Envolvido diretamente no combate ao contrabando, o delegado regional da Polícia Federal em Foz do Iguaçu, Fabiano Bordignon, sugere que o Governo reduza os impostos, fazendo com que um maço de cigarros brasileiros caia para o patamar de R$ 3. “É só baixar o preço das marcas mais populares e o contrabando será golpeado”, garante o delegado.

Bordignon fez um paralelo com a Lei de Informática que em 2014 reduziu uma série de tributos fazendo com que o preço dos computadores diminuísse inviabilizando o chamado mercado negro. Para se ter uma ideia, em 2004 em cada dez computadores, sete eram contrabandeados. Atualmente, 10% são contrabandeados.

Mas, alheio às questões tributárias, alfandegárias e até diplomáticas, o Paraguai segue fabricando seus cigarros. Uma das maiores fabricantes, a Tabesa (sigla para Tabacaria Del Este S.A) opera em Hernandiáceas e Ciudad Del Este, a um atravessar de ponte de Foz do Iguaçu, basta cruzar os 552 metros da famosa Puente Internacional de la Amistad (Ponte da Amizade, sobre o Rio Paraná).

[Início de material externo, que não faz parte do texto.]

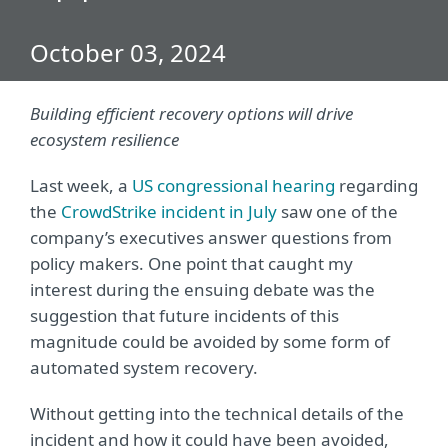
October 03, 2024
Building efficient recovery options will drive
ecosystem resilience
Last week, a
US congressional hearing
regarding
the
CrowdStrike incident in July
saw one of the
company’s executives answer questions from
policy makers. One point that caught my
interest during the ensuing debate was the
suggestion that future incidents of this
magnitude could be avoided by some form of
automated system recovery.
Without getting into the technical details of the
incident and how it could have been avoided,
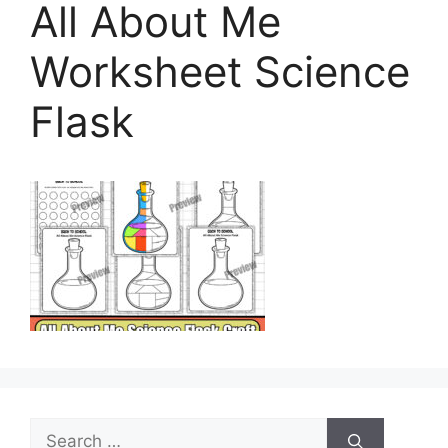
All About Me
Worksheet Science
Flask
Search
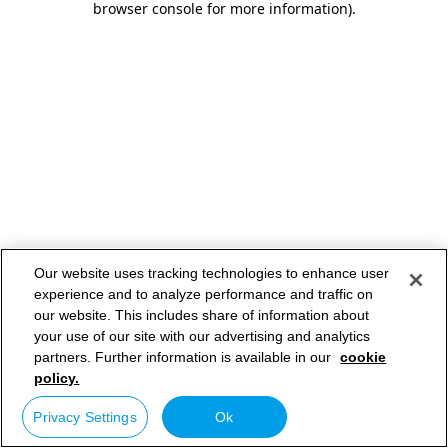
browser console for more information)
.
Our website uses tracking technologies to enhance user
experience and to analyze performance and traffic on
our website. This includes share of information about
your use of our site with our advertising and analytics
partners. Further information is available in our
cookie
policy.
Privacy Settings
Ok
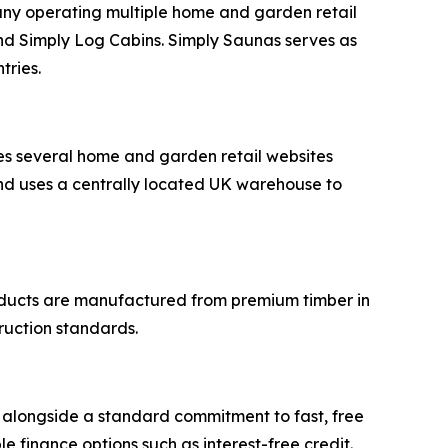
ny operating multiple home and garden retail
and Simply Log Cabins. Simply Saunas serves as
tries.
s several home and garden retail websites
nd uses a centrally located UK warehouse to
products are manufactured from premium timber in
ruction standards.
 alongside a standard commitment to fast, free
le finance options such as interest-free credit.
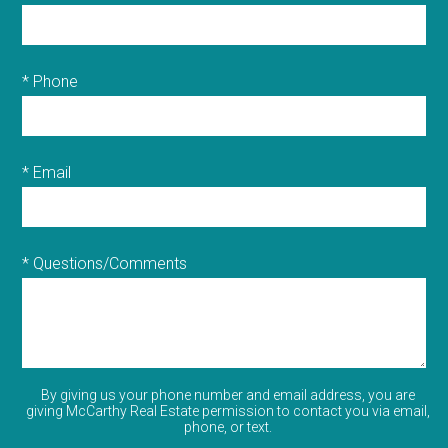
* Phone
* Email
* Questions/Comments
By giving us your phone number and email address, you are
giving McCarthy Real Estate permission to contact you via email,
phone, or text.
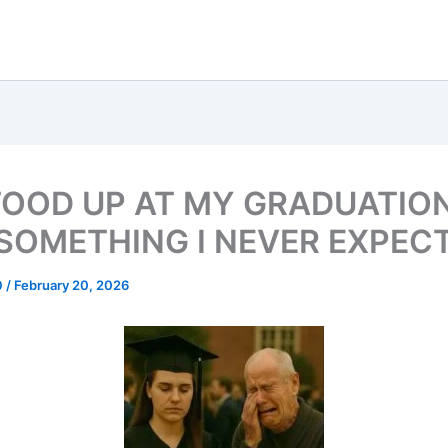
TOOD UP AT MY GRADUATIO
 SOMETHING I NEVER EXPEC
0
/
February 20, 2026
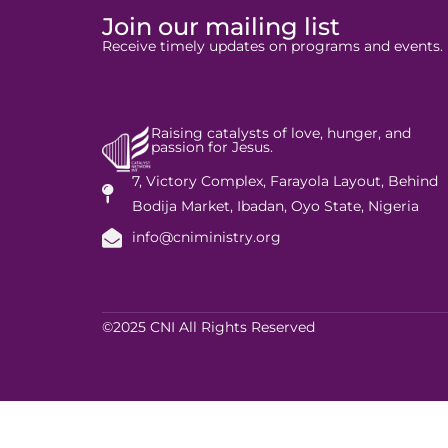
Join our mailing list
Receive timely updates on programs and events.
Raising catalysts of love, hunger, and
passion for Jesus.
7, Victory Complex, Farayola Layout, Behind
Bodija Market, Ibadan, Oyo State, Nigeria
info@cniministry.org
©2025 CNI All Rights Reserved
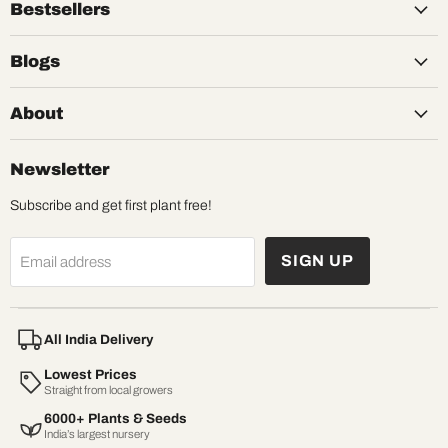
Bestsellers
Blogs
About
Newsletter
Subscribe and get first plant free!
SIGN UP
Email address
All India Delivery
Lowest Prices
Straight from local growers
6000+ Plants & Seeds
India’s largest nursery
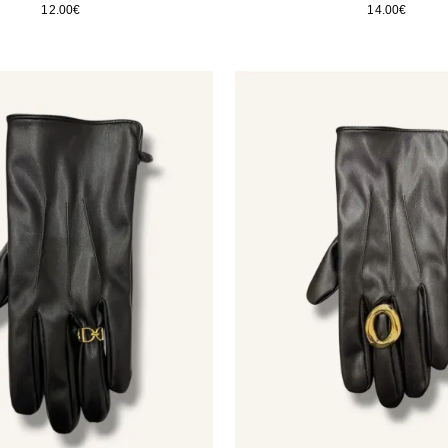
12.00
€
14.00
€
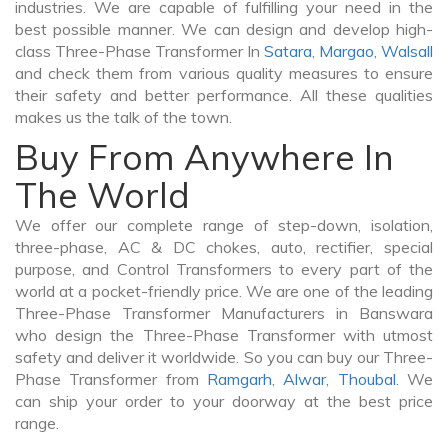
industries. We are capable of fulfilling your need in the
best possible manner. We can design and develop high-
class Three-Phase Transformer In
Satara
,
Margao
,
Walsall
and check them from various quality measures to ensure
their safety and better performance. All these qualities
makes us the talk of the town.
Buy From Anywhere In
The World
We offer our complete range of step-down, isolation,
three-phase, AC & DC chokes, auto, rectifier, special
purpose, and Control Transformers to every part of the
world at a pocket-friendly price. We are one of the leading
Three-Phase Transformer Manufacturers in Banswara
who design the Three-Phase Transformer with utmost
safety and deliver it worldwide. So you can buy our Three-
Phase Transformer from
Ramgarh
,
Alwar
,
Thoubal
. We
can ship your order to your doorway at the best price
range.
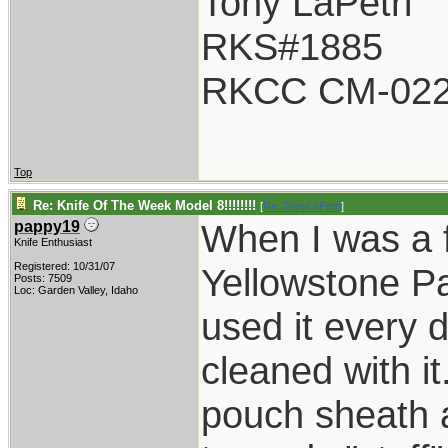
Tony LaPetri
RKS#1885
RKCC CM-02
Top
Re: Knife Of The Week Model 8!!!!!!!!
[
Re: TonyLaPetri
]
When I was a f
pappy19
Knife Enthusiast
Registered: 10/31/07
Yellowstone P
Posts: 7509
Loc: Garden Valley, Idaho
used it every 
cleaned with it
pouch sheath a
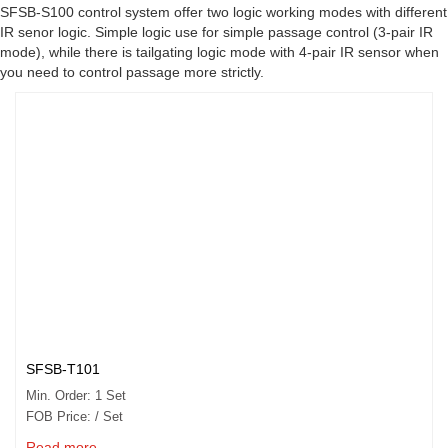
SFSB-S100 control system offer two logic working modes with different
IR senor logic. Simple logic use for simple passage control (3-pair IR
mode), while there is tailgating logic mode with 4-pair IR sensor when
you need to control passage more strictly.
SFSB-T101
Min. Order: 1 Set
FOB Price: / Set
Read more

Detalhe: seu principal acionista é Horácio Cartes, nada menos do que o atual presidente da Republica del Paraguay. Conhecido como “El rey del tabaco” Cartes será sucedido por Mario Abdo Benítez, eleito em abril e cuja posse está prevista para 15 de agosto.

Além das cifras, volumes e burocracias alfandegárias outra preocupação é com a qualidade dos cigarros paraguaios, que já abocanham quase a metade do mercado de Belo Horizonte e incomodam as multinacionais do tabaco. Embora não se possa garantir cigarro menos nocivo à saúde, o médico pneumologista Luiz Fernando Pereira é taxativo: “No fundo tudo é a mesma porcaria. Mas é claro que fabriquetas de fundo de quintal vão ter produtos com urina e asas de baratas. Tem de tudo”.

O Instituto Brasileiro de Ética Concorrencial (ETCO) divulga que 65% das marcas paraguaias contrabandeadas possuem 11 vezes mais chumbo que os parâmetros definidos pela Agência Nacional de Vigilância Sanitária (Anvisa). Estas marcas também descumprem uma série de normas sanitárias da agência.

Com a experiência de 34 anos na área de pneumologia, Luiz Fernando pondera que a indústria trabalha com uma certa padronização, com doses sistematizadas de alcatrão e nicotina o que não dá para garantir nos produtos contrabandeados. “Eles podem ter outras substâncias que trarão outros malefícios além dos provenientes do tabagismo”, adverte.

Atendendo no Biocor e no Hospital das Clínicas, em Belo Horizonte, o pneumologista sustenta que fumar é um hábito que seduz cada vez menos pessoas. “Hoje são 10% dos fumantes, quando este índice já foi de 34% da população brasileira”, informa.

No entanto, o médico adverte para um novo modelo de cigarro, de tabaco aquecido, que ainda não existe no Brasil. Segundo ele, o produto é fabricado sob a garantia que a baixa temperatura utilizada no processo de fabricação teria de 90% a 95% menos substâncias nocivas à saúde. “Isto quer dizer vamos fumar, pois só tem 5%? Não é bem assim. Tem menos substâncias? É fato. Pode causar menos mal à saúde. Provavelmente, mas ainda não temos estudos de longo prazo”, alerta.

(*) O contrabando e o comércio ilegal, especialmente de cigarros, foram os temas do seminário “A ameaça transnacional do crime organizado no Cone Sul”, realizado em Foz do Iguaçu (PR), que reuniu especialistas, autoridades em comércio internacional e jornalistas do Brasil, Argentina, Chile e Paraguai. O evento foi uma parceria entre o instituto ETCO e o Enecob (Encontro Nacional de Editores, Colunistas, Repórteres e Blogueiros). O repórter viajou a convite do evento.